Como regra, acredito que os pesquisadores nunca devem levar em conta a auto-atribuição e se concentrar apenas em elementos técnicos ao tentar descobrir qual grupo pode ser responsável por um ataque.
– Alguns governos europeus dizem aos seus cidadãos para se livrarem dos produtos Kaspersky. Mas parece que a França está tentando ser o mais neutra possível. Isso é por causa da eleição? Ou as pessoas na França realmente têm algumas atitudes diferentes sobre o conflito na Ucrânia?
– Acho que é menos sobre o povo francês do que sobre as instituições do país. A ANSSI, o órgão regulador de cibersegurança, sempre se esforçou para manter uma posição neutra na maioria dos assuntos. Além disso, acho que a França compartilha da mesma percepção que o resto da Europa quando se trata do conflito ucraniano. Acredite em mim, época de eleições significa que nenhum político quer ser visto como simpático a Vladimir Putin.
– E a comunicação do GReAT com o resto do mundo de segurança da informação? Algumas organizações estão cortando laços com a Kaspersky. Como isso afetará seu trabalho?

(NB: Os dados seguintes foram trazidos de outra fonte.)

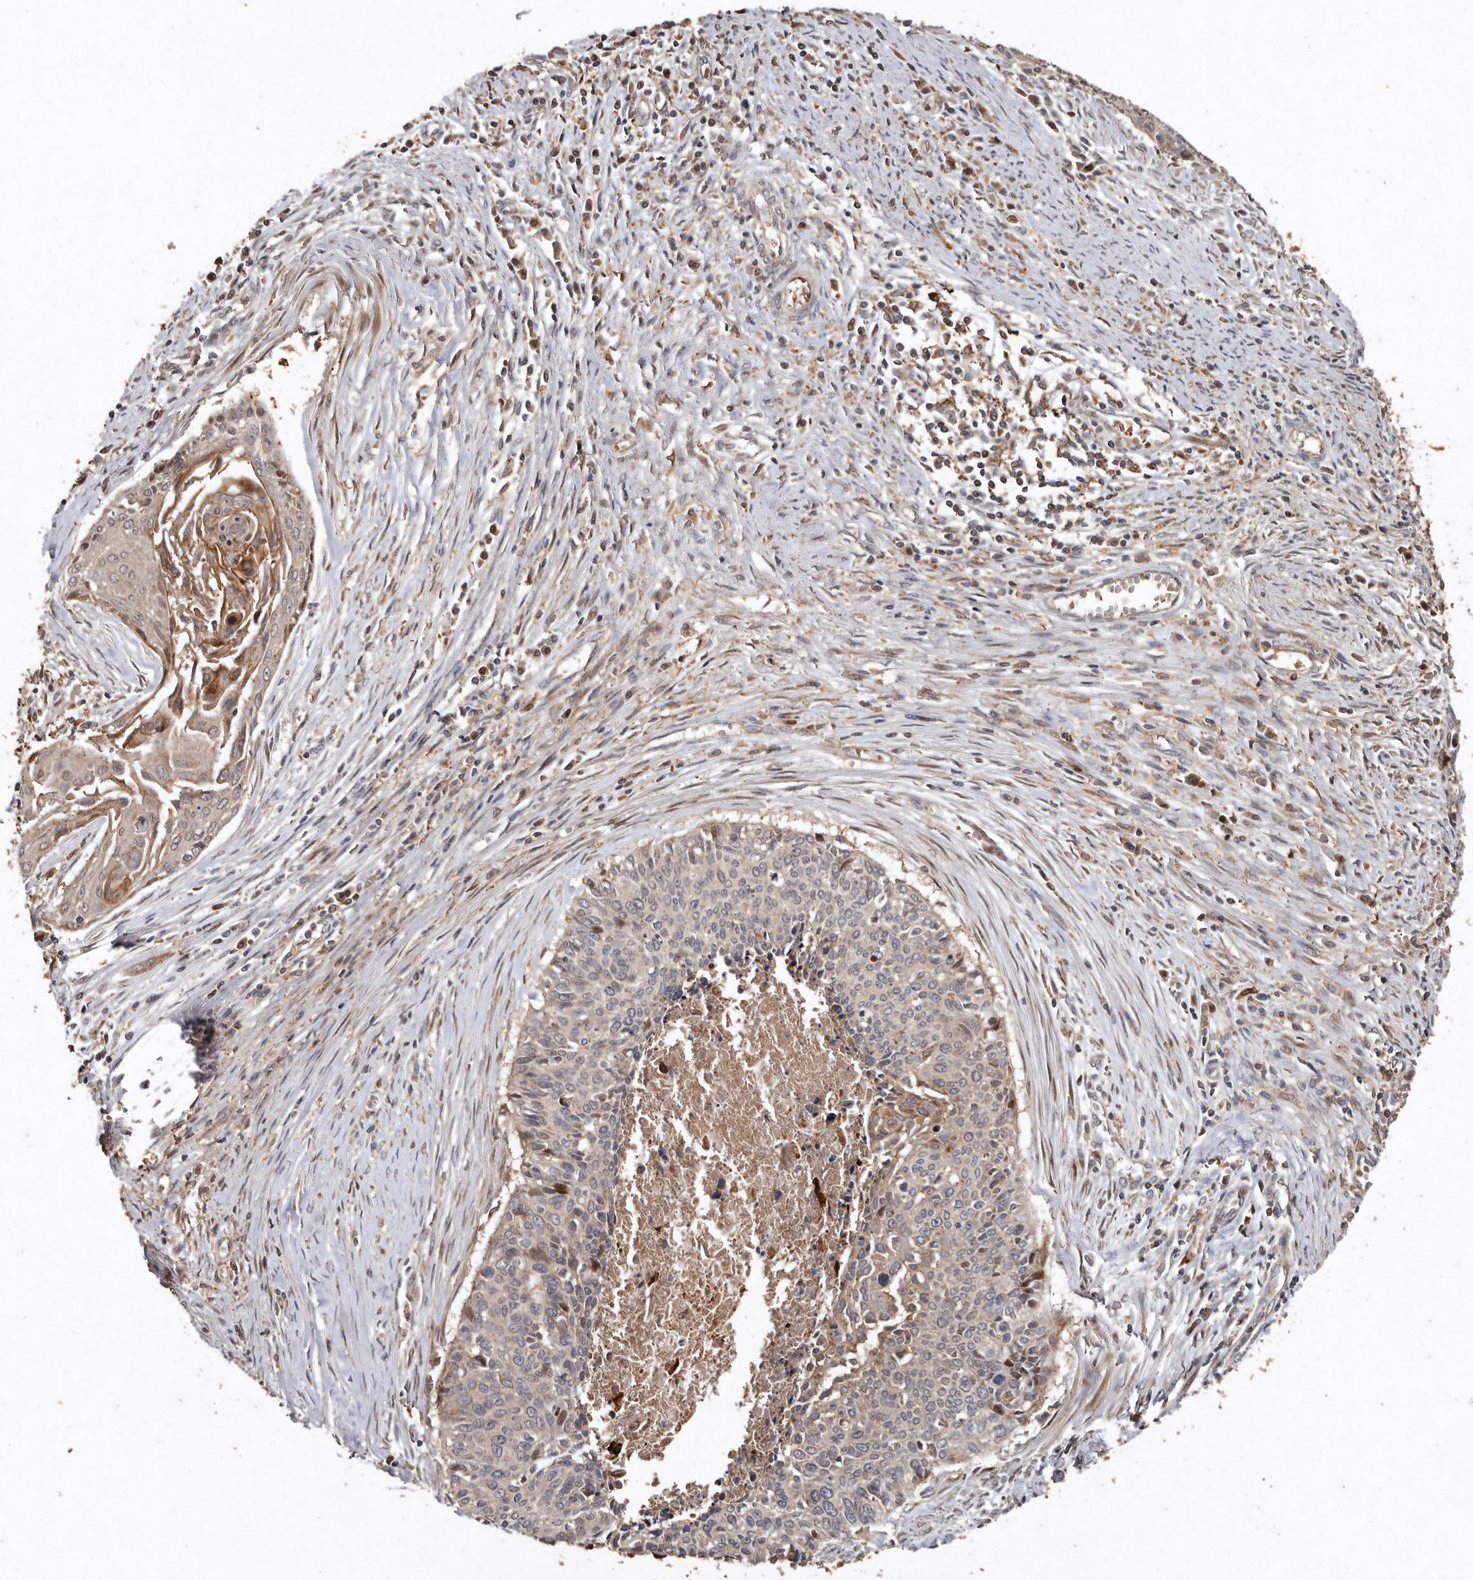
{"staining": {"intensity": "moderate", "quantity": "<25%", "location": "cytoplasmic/membranous"}, "tissue": "cervical cancer", "cell_type": "Tumor cells", "image_type": "cancer", "snomed": [{"axis": "morphology", "description": "Squamous cell carcinoma, NOS"}, {"axis": "topography", "description": "Cervix"}], "caption": "Moderate cytoplasmic/membranous positivity for a protein is seen in approximately <25% of tumor cells of cervical cancer using immunohistochemistry (IHC).", "gene": "RANBP17", "patient": {"sex": "female", "age": 55}}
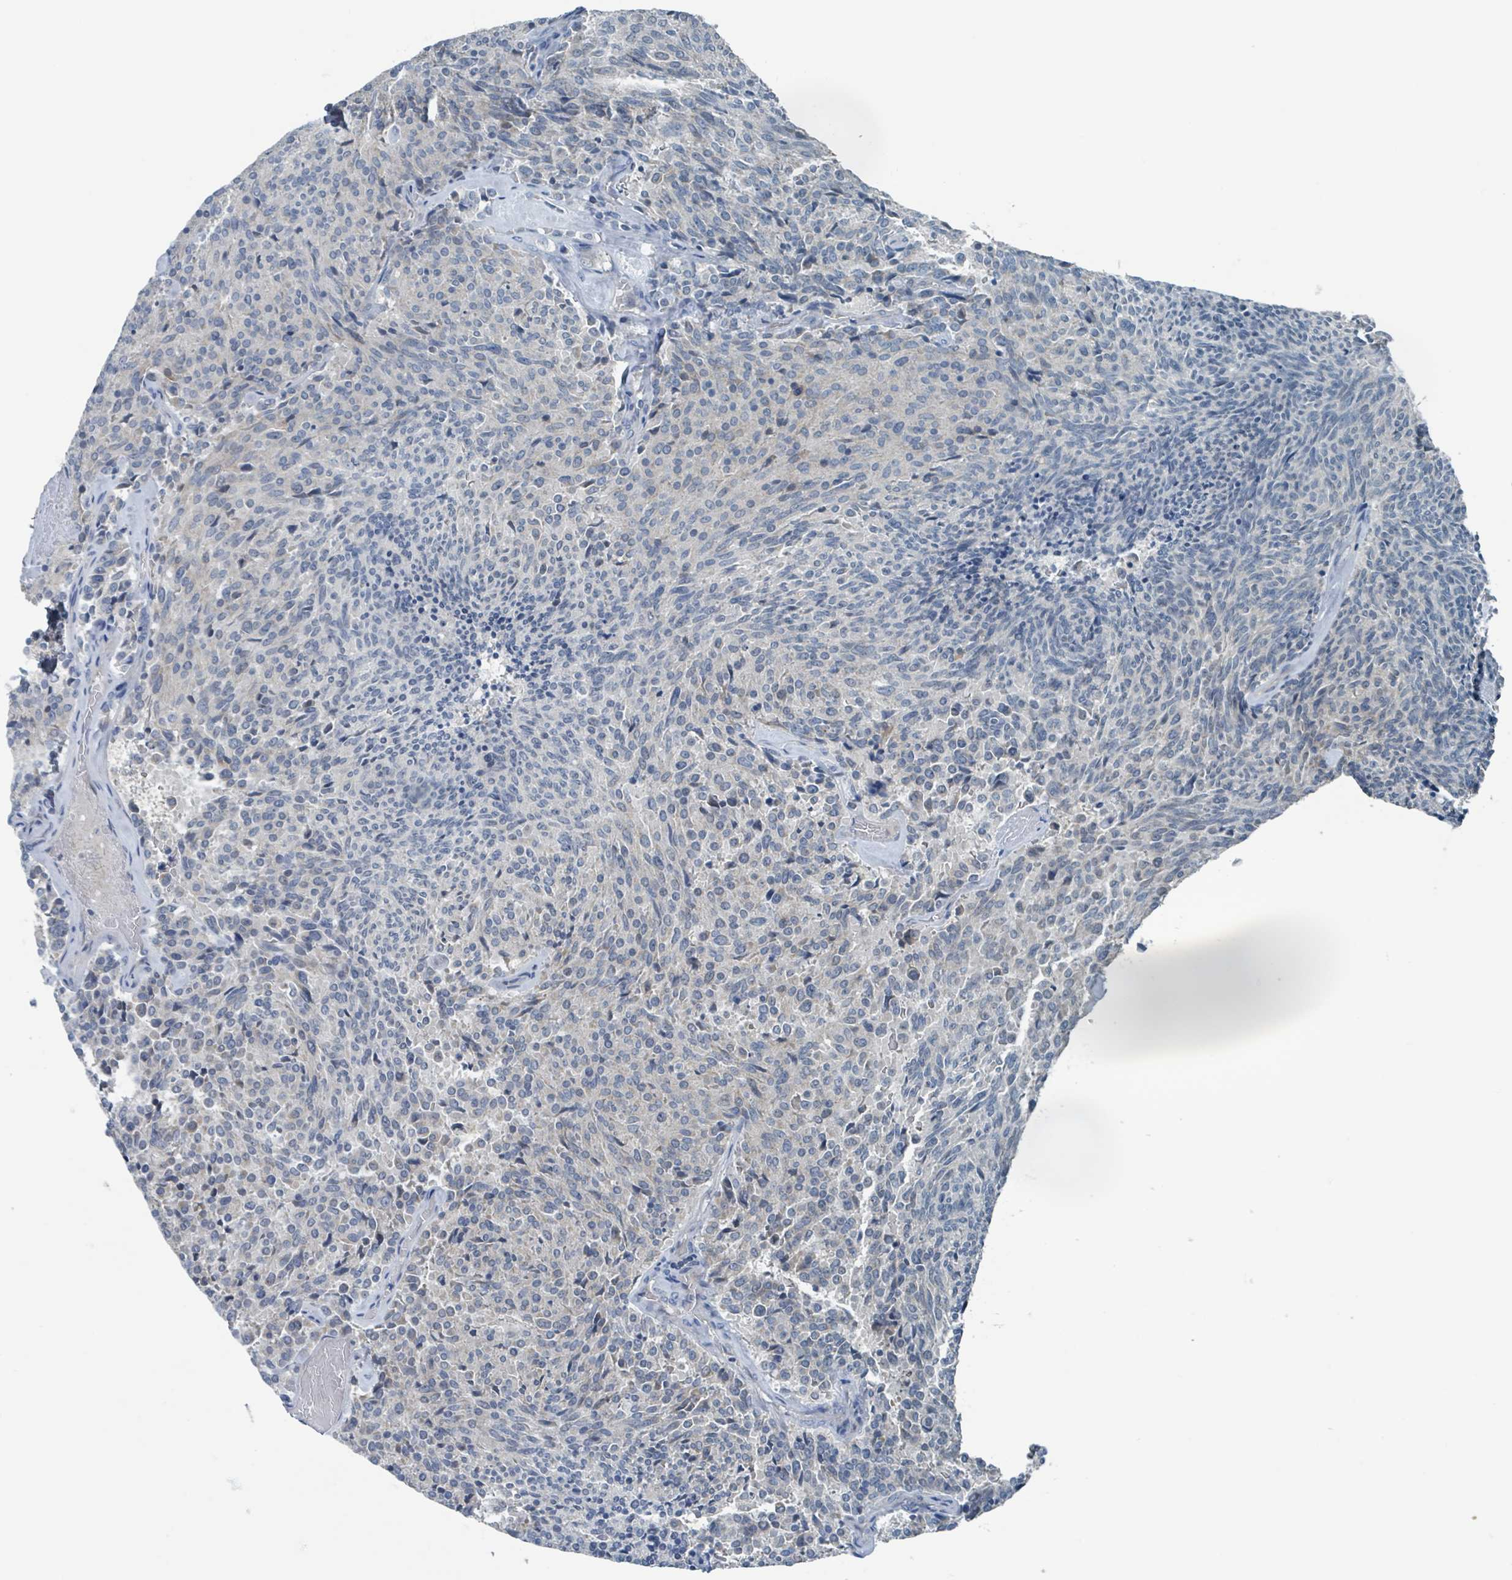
{"staining": {"intensity": "negative", "quantity": "none", "location": "none"}, "tissue": "carcinoid", "cell_type": "Tumor cells", "image_type": "cancer", "snomed": [{"axis": "morphology", "description": "Carcinoid, malignant, NOS"}, {"axis": "topography", "description": "Pancreas"}], "caption": "Immunohistochemistry (IHC) micrograph of carcinoid stained for a protein (brown), which demonstrates no staining in tumor cells.", "gene": "ACBD4", "patient": {"sex": "female", "age": 54}}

– O principal problema para nós está relacionado às empresas norte-americanas que costumavam nos demandar alguns serviços. Eles estão pensando em cortar os laços conosco ou já limitaram nosso acesso às ferramentas deles. Isso afeta nossa capacidade de conduzir nossa pesquisa diária.
Quanto às trocas com pares do setor, sim, alguns deles não vão mais falar com a gente. Embora, na maioria das vezes, as relações pessoais que temos com outros pesquisadores não sejam afetadas.
No geral, está claro que menos troca de informações reduz a capacidade de todo o setor de cumprir sua missão.
– Como os especialistas do GReAT se comunicam? Vocês têm reuniões regulares na vida real? Visitam Moscou para tomar uma cerveja com colegas de equipe?
– Honestamente, as coisas estão complicadas há um tempo. Somos uma equipe totalmente remota e espalhada por várias regiões do mundo, com suas próprias reuniões semanais de coordenação de trabalho. Quando entrei na empresa, havia pelo menos um grande encontro por ano, bem como o Security Analyst Summit, que costumava ser presencial. Mas, por conta da pandemia, nenhum dos dois eventos aconteceu nos últimos tempos.
Eu também costumava ir a Moscou regularmente para passar algum tempo com os membros russos da equipe, mas não é uma opção no presente. Espero que encontremos um jeito de nos vermos em breve, porque sempre foram viagens incríveis.